• [Instructions to follow]:
Transcribe the entries below exactly, everything from the line containing "Document page, 1500x844 pixels." down to the line containing "72, 1449, 167]", including both of those lines.

-=-=-

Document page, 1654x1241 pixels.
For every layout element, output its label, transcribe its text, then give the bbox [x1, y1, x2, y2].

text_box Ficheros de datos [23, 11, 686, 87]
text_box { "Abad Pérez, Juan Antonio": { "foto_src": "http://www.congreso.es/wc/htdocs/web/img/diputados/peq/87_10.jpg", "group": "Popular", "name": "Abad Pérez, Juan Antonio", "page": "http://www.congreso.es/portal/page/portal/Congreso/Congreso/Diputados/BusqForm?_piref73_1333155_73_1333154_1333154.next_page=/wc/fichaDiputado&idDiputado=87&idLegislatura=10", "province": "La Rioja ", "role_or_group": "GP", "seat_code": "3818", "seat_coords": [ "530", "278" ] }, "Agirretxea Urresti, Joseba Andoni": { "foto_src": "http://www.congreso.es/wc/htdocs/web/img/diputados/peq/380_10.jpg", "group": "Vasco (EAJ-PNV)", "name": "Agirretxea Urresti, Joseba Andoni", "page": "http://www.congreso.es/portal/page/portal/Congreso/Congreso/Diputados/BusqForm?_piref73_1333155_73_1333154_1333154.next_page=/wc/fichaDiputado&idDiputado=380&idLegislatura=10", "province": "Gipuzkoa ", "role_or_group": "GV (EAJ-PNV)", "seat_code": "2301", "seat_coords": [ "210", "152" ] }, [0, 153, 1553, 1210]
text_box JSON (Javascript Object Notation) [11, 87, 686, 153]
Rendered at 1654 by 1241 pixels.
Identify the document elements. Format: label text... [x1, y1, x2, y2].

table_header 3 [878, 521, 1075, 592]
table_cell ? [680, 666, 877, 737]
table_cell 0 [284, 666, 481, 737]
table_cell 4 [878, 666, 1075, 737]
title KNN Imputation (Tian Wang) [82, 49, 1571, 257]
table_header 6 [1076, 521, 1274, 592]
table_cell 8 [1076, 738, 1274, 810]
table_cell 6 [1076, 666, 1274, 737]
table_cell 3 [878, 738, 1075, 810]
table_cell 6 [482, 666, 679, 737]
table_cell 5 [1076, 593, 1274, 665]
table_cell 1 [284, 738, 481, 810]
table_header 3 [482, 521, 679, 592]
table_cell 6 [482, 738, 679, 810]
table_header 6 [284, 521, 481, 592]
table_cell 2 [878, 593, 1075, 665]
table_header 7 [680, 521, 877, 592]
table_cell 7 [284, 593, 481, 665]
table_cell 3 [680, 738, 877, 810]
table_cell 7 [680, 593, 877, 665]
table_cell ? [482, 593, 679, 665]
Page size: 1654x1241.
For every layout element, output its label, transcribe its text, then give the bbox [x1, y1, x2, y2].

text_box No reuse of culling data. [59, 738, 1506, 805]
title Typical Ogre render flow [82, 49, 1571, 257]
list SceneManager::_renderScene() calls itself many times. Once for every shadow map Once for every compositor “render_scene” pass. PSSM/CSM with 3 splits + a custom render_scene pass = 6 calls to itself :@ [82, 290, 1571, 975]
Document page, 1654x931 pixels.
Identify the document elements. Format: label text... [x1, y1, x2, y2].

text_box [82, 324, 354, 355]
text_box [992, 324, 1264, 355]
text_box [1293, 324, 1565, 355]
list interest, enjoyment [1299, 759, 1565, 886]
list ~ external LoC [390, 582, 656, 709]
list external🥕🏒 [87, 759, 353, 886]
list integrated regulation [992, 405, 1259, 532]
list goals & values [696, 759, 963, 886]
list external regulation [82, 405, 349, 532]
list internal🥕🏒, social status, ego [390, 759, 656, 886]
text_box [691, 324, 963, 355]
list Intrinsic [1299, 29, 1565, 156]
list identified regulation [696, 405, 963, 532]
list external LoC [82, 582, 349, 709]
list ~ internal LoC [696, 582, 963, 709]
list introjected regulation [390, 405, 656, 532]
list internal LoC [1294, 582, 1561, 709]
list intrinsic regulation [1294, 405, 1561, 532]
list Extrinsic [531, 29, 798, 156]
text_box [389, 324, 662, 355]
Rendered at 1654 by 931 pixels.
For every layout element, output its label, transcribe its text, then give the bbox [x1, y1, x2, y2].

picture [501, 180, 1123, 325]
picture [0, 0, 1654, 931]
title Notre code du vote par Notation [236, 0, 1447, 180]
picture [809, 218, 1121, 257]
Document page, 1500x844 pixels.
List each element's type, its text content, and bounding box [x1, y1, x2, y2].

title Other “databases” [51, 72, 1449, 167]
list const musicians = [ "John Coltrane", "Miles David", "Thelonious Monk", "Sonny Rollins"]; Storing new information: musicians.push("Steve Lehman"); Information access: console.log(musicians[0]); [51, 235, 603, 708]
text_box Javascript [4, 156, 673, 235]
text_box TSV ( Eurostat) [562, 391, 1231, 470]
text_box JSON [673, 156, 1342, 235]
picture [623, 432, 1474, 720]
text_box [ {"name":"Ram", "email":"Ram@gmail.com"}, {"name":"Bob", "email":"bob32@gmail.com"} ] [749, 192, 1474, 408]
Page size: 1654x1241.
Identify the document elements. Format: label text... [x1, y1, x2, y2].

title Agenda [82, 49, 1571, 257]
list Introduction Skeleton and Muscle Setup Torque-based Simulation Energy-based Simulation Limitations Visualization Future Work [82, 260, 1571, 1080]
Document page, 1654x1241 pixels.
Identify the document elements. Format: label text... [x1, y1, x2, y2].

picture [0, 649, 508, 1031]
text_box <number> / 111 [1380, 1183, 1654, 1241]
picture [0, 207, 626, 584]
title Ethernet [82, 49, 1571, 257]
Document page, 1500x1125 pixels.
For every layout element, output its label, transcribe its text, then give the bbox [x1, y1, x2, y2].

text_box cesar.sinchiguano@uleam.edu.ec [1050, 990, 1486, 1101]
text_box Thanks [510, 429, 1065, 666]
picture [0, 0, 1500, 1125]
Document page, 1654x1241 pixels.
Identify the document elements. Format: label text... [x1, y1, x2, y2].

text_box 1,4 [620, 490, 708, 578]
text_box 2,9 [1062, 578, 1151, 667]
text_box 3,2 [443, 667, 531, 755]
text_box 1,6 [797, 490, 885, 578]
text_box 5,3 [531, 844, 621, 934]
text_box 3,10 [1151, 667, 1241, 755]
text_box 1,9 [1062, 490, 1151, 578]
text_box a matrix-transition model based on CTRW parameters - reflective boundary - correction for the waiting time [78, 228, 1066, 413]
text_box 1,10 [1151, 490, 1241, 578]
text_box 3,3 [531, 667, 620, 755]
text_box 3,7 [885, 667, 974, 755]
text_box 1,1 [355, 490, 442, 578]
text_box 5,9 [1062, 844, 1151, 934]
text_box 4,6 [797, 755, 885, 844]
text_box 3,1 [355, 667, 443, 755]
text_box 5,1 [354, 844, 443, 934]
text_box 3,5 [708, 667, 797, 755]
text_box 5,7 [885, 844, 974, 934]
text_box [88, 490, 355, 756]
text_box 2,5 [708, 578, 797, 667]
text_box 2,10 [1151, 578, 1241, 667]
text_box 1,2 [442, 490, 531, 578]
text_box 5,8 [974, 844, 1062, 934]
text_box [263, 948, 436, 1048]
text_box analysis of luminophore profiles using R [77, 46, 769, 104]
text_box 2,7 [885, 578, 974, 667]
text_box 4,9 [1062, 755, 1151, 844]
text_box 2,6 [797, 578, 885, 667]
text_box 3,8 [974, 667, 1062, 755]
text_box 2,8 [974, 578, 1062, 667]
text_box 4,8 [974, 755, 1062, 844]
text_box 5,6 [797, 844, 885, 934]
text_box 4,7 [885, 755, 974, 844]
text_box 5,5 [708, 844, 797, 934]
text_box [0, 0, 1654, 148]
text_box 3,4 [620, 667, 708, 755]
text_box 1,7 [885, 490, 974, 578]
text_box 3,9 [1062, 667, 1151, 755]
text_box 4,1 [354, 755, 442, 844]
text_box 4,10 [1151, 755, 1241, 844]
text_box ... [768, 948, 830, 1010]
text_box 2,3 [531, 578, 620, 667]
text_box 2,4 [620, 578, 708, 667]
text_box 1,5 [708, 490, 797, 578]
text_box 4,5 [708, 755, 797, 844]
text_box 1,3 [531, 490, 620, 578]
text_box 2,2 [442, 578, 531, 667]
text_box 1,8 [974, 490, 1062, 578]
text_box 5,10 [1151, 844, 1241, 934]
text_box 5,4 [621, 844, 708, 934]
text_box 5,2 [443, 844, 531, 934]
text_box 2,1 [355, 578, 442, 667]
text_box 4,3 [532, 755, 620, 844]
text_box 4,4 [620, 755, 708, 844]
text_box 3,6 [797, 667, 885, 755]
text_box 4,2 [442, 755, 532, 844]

-=-=-

• [Reply to the task]:
Document page, 1500x844 pixels.
List each element's type, its text content, and bounding box [x1, y1, x2, y2].

title Other “databases” [51, 72, 1449, 167]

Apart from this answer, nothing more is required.